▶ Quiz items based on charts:
====

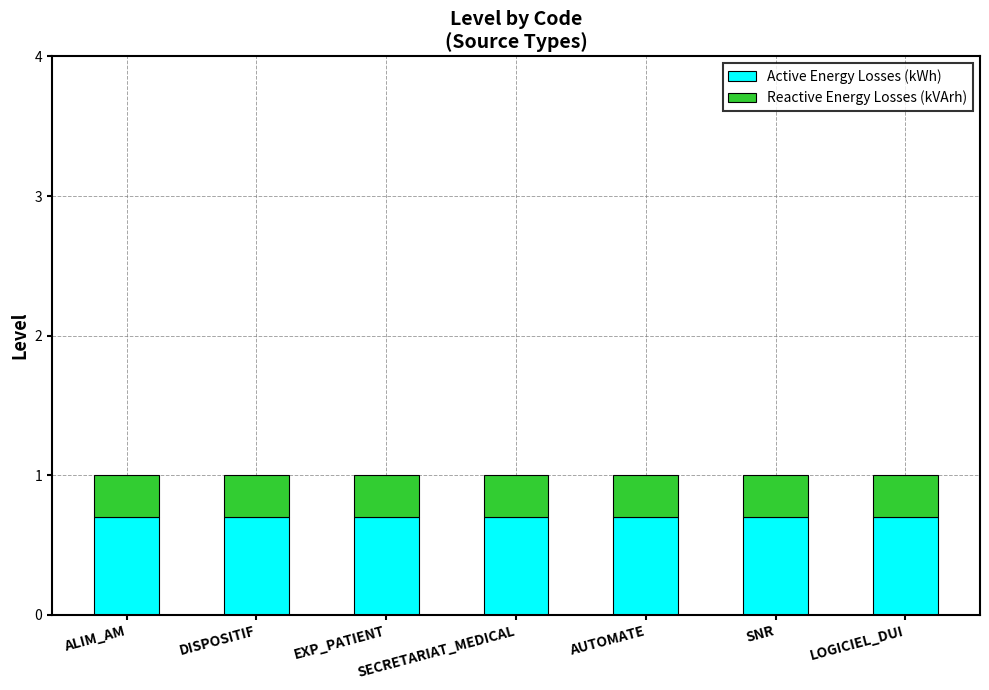

What is the average value of the Active Energy Losses (kWh) series?

0.7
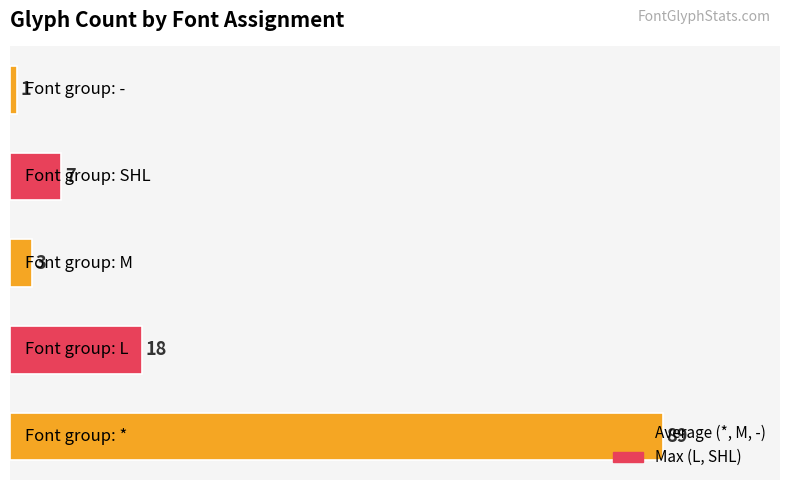

What is the greatest value displayed?

89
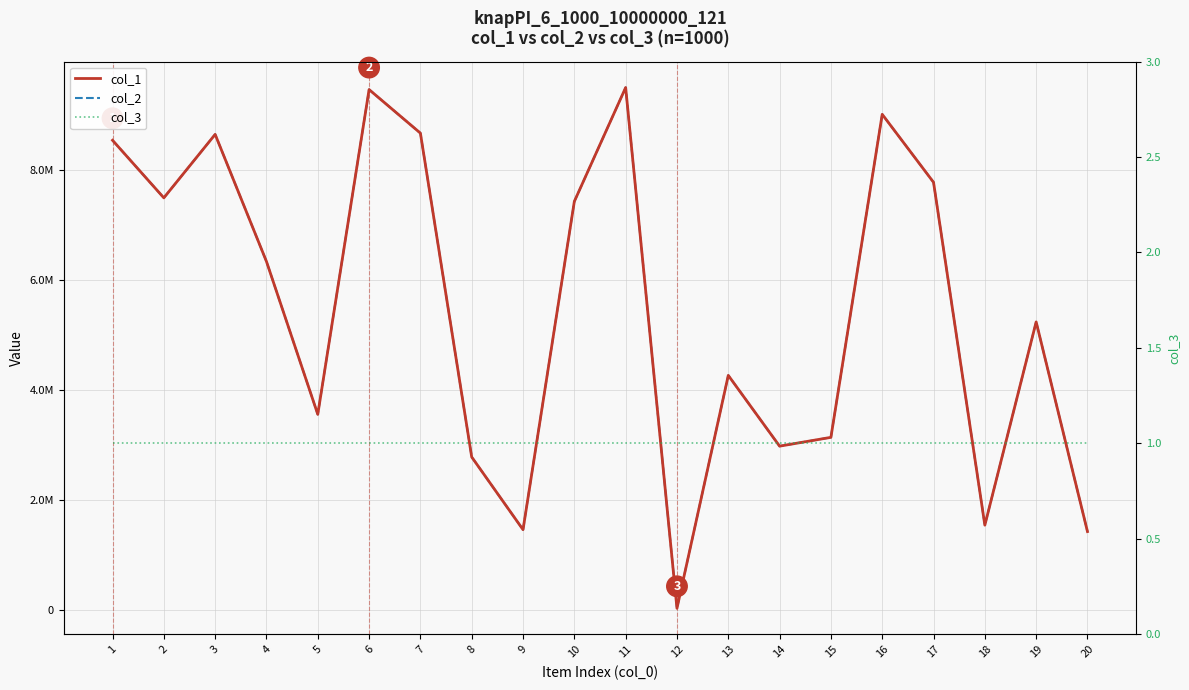

Which series has the largest range (max minus min)?

col_1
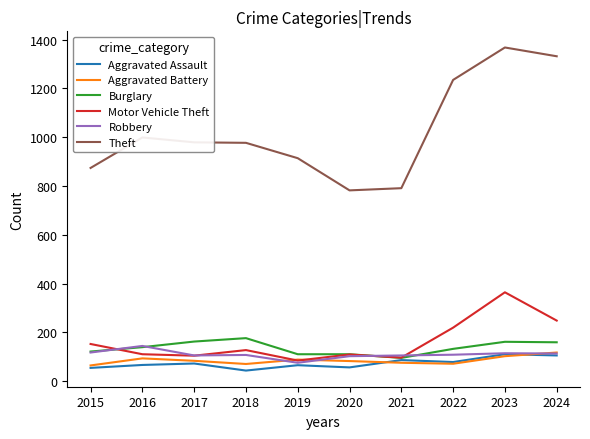

Which series has the largest total across all categories?

Theft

====

▶ Problem:
Reproduce the listing above word for word, omitting the pictures.

▶ Solution to this task:
What is the average value of the Active Energy Losses (kWh) series?

0.7

What is the greatest value displayed?

89

Which series has the largest range (max minus min)?

col_1

Which series has the largest total across all categories?

Theft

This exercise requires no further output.